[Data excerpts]
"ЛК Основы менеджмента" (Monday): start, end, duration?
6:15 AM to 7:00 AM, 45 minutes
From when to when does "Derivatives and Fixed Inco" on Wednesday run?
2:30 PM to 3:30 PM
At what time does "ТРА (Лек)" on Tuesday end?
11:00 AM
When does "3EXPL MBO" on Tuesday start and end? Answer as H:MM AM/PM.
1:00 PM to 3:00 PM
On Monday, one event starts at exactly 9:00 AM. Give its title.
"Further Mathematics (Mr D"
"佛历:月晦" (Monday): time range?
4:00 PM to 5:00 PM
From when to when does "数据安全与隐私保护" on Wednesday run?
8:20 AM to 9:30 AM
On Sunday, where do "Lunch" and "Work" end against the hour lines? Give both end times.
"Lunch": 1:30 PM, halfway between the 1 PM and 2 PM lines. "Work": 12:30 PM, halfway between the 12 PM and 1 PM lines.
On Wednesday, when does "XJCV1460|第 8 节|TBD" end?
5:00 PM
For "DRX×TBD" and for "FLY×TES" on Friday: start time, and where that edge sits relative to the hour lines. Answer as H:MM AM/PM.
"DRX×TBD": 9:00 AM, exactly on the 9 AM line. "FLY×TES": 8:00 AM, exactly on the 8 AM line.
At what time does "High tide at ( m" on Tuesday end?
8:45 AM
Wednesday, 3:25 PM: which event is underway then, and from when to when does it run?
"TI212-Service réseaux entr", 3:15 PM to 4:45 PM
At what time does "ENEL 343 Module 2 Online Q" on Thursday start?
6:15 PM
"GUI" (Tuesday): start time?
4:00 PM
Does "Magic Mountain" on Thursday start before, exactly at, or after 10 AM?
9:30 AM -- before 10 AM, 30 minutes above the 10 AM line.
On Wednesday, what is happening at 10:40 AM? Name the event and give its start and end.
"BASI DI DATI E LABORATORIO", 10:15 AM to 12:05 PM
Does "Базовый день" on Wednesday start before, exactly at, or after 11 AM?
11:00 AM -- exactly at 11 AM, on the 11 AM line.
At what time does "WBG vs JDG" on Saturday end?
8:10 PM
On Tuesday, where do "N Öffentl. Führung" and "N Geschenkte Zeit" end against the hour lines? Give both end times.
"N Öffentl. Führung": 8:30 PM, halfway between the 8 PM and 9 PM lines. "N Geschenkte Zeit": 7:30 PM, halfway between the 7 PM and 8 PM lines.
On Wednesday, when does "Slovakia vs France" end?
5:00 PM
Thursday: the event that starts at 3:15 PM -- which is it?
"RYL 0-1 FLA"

- [AIM] Transcribe every one of the items above word for word, with no character changed.

- [RESPONSE]
"ЛК Основы менеджмента" (Monday): start, end, duration?
6:15 AM to 7:00 AM, 45 minutes
From when to when does "Derivatives and Fixed Inco" on Wednesday run?
2:30 PM to 3:30 PM
At what time does "ТРА (Лек)" on Tuesday end?
11:00 AM
When does "3EXPL MBO" on Tuesday start and end? Answer as H:MM AM/PM.
1:00 PM to 3:00 PM
On Monday, one event starts at exactly 9:00 AM. Give its title.
"Further Mathematics (Mr D"
"佛历:月晦" (Monday): time range?
4:00 PM to 5:00 PM
From when to when does "数据安全与隐私保护" on Wednesday run?
8:20 AM to 9:30 AM
On Sunday, where do "Lunch" and "Work" end against the hour lines? Give both end times.
"Lunch": 1:30 PM, halfway between the 1 PM and 2 PM lines. "Work": 12:30 PM, halfway between the 12 PM and 1 PM lines.
On Wednesday, when does "XJCV1460|第 8 节|TBD" end?
5:00 PM
For "DRX×TBD" and for "FLY×TES" on Friday: start time, and where that edge sits relative to the hour lines. Answer as H:MM AM/PM.
"DRX×TBD": 9:00 AM, exactly on the 9 AM line. "FLY×TES": 8:00 AM, exactly on the 8 AM line.
At what time does "High tide at ( m" on Tuesday end?
8:45 AM
Wednesday, 3:25 PM: which event is underway then, and from when to when does it run?
"TI212-Service réseaux entr", 3:15 PM to 4:45 PM
At what time does "ENEL 343 Module 2 Online Q" on Thursday start?
6:15 PM
"GUI" (Tuesday): start time?
4:00 PM
Does "Magic Mountain" on Thursday start before, exactly at, or after 10 AM?
9:30 AM -- before 10 AM, 30 minutes above the 10 AM line.
On Wednesday, what is happening at 10:40 AM? Name the event and give its start and end.
"BASI DI DATI E LABORATORIO", 10:15 AM to 12:05 PM
Does "Базовый день" on Wednesday start before, exactly at, or after 11 AM?
11:00 AM -- exactly at 11 AM, on the 11 AM line.
At what time does "WBG vs JDG" on Saturday end?
8:10 PM
On Tuesday, where do "N Öffentl. Führung" and "N Geschenkte Zeit" end against the hour lines? Give both end times.
"N Öffentl. Führung": 8:30 PM, halfway between the 8 PM and 9 PM lines. "N Geschenkte Zeit": 7:30 PM, halfway between the 7 PM and 8 PM lines.
On Wednesday, when does "Slovakia vs France" end?
5:00 PM
Thursday: the event that starts at 3:15 PM -- which is it?
"RYL 0-1 FLA"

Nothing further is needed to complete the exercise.